By page 4, Jackson’s paper starts to draw blood: using the results of the NELS 1988, Jackson concludes that a standard deviation increase in non-cognitive ability in 8th grade is associated with fewer arrests and suspensions, more college-going and better wages than the same standard deviation improvement in test scores. It’s almost as if Jackson is telling us, “hey, 8th grade teachers: want to improve your students future life? Spend less time on test prep and more time helping them show up at school, staying out of trouble and improving their actual grades.”
This alone would be enough of a takeaway, but this incredibly dense paper continues to hammer away at any thought that test scores are meaningful in any way: in the same paragraph, Jackson states that a teacher’s effect on college-going and wages may be as much as three times larger than predicted based on test scores alone. HFS! Oh, and just to make things more interesting, it is followed by this statement: “As such, more than half of teachers who would improve long run outcomes may not be identified using test scores alone.”
To summarize, we’re only in the middle of page 4 of this paper, and we’ve already learned the following:
a) Teachers have an effect on both cognitive skills of their students, and non-cognitive skills of their students. The first leads to higher test scores, the second leads to more college going, fewer arrests and better wages.
b) In 8th grade, non-cognitive achievement is a better predictor of college going and higher wages, as well as fewer arrests and suspensions, than test scores.

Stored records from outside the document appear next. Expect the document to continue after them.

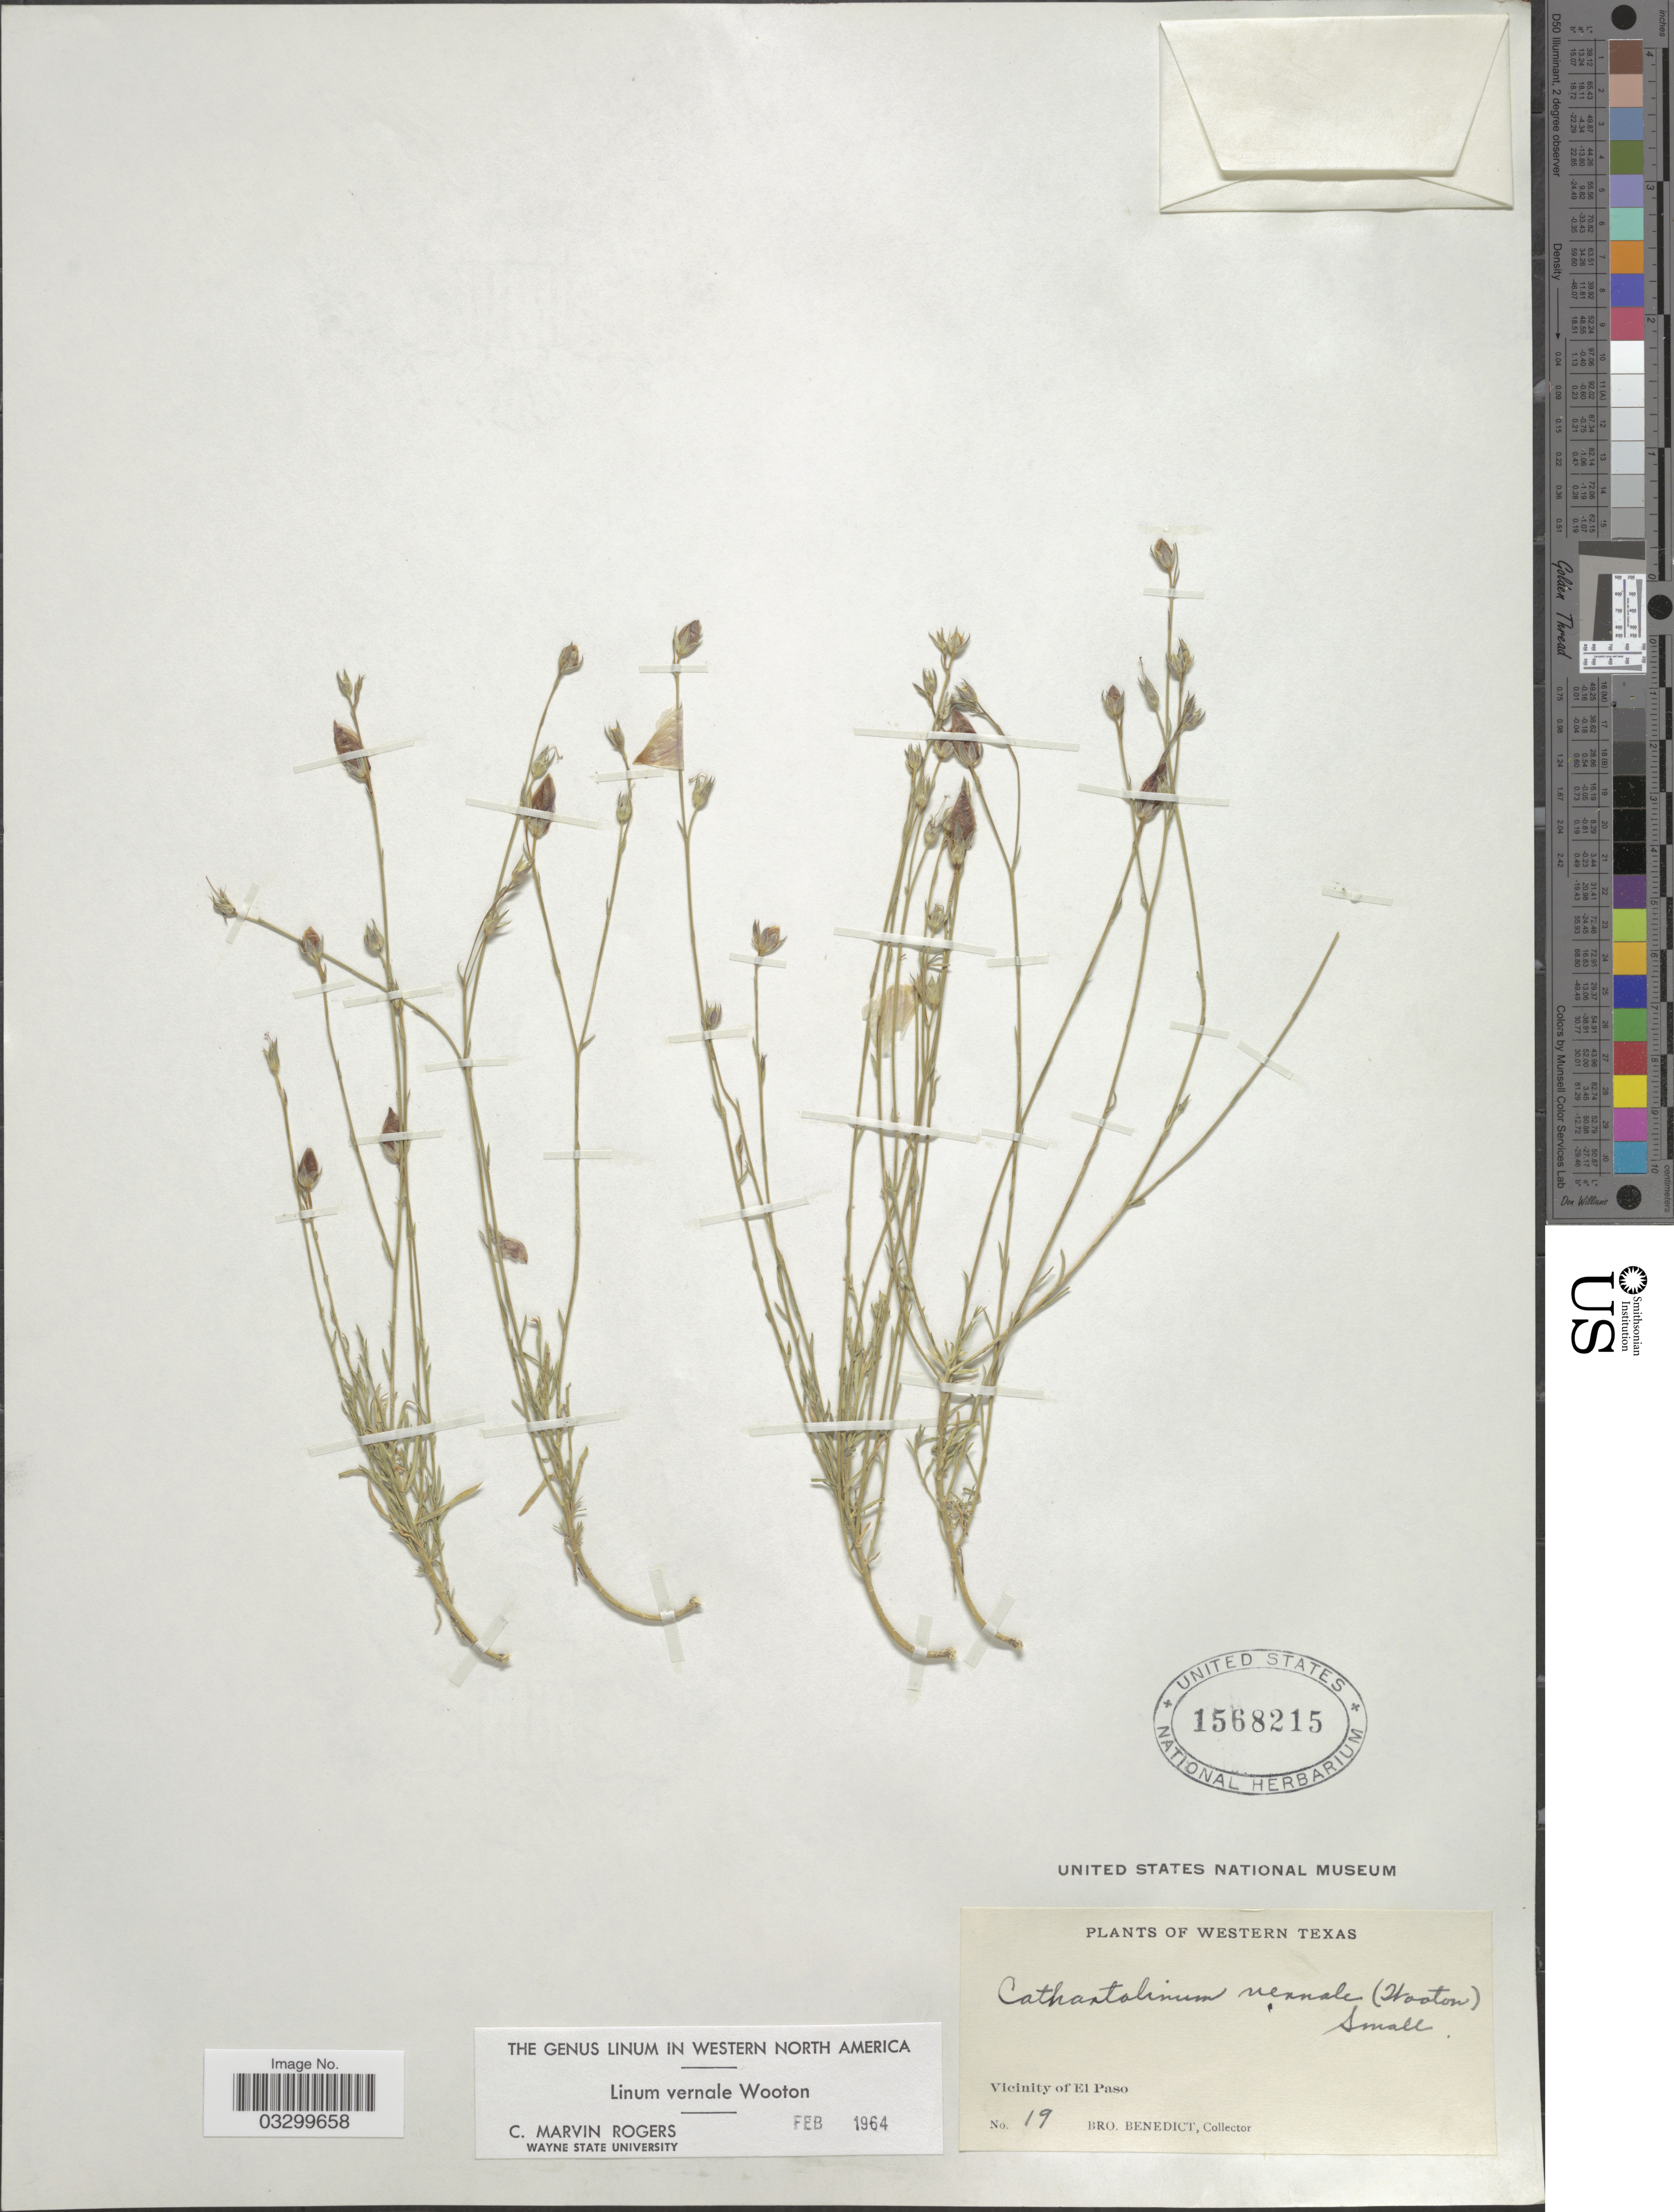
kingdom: Plantae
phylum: Tracheophyta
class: Magnoliopsida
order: Malpighiales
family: Linaceae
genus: Linum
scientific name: Linum vernale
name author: Wooton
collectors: Bro. Benedict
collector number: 19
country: United States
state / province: Texas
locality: Western Texas, Vicinity of El Paso.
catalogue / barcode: US 1568215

c) A teacher’s effect on these “non-cognitive” outcomes is as much as 300% greater than can be measured using test scores.
But wait, there’s more!
Okay, I’m only below the middle of page 4, and already I’ve read three conclusions that essentially kill off any legitimacy to judging a teacher’s effectiveness based on test scores, and the good stuff has even gotten started!
What Jackson is up to in his paper is something bigger, way bigger: it would be possible to argue at this point that somehow cognitive and non-cognitive skills, while both responsible in some part to positive adult outcomes, are still correlated; that is, if you improve the test scores, the other non-cognitive stuff will come along as a bonus. This is where Jackson goes for the jugular, and, as is typical of research papers, he essentially “buries the lead.”
“This paper presents the first evidence that teachers have meaningful effects on non cognitive outcomes that are strongly associate with adult outcomes and are not correlated with test scores.” (Emphasis mine, italics his, by the way.)
I have to stop with this blog post here (but I promise to do more deciphering of this paper in the next few days.) My only question at this point would be: why hasn’t anybody explained this to Arne Duncan, perhaps through the use of hand puppets and a mallet?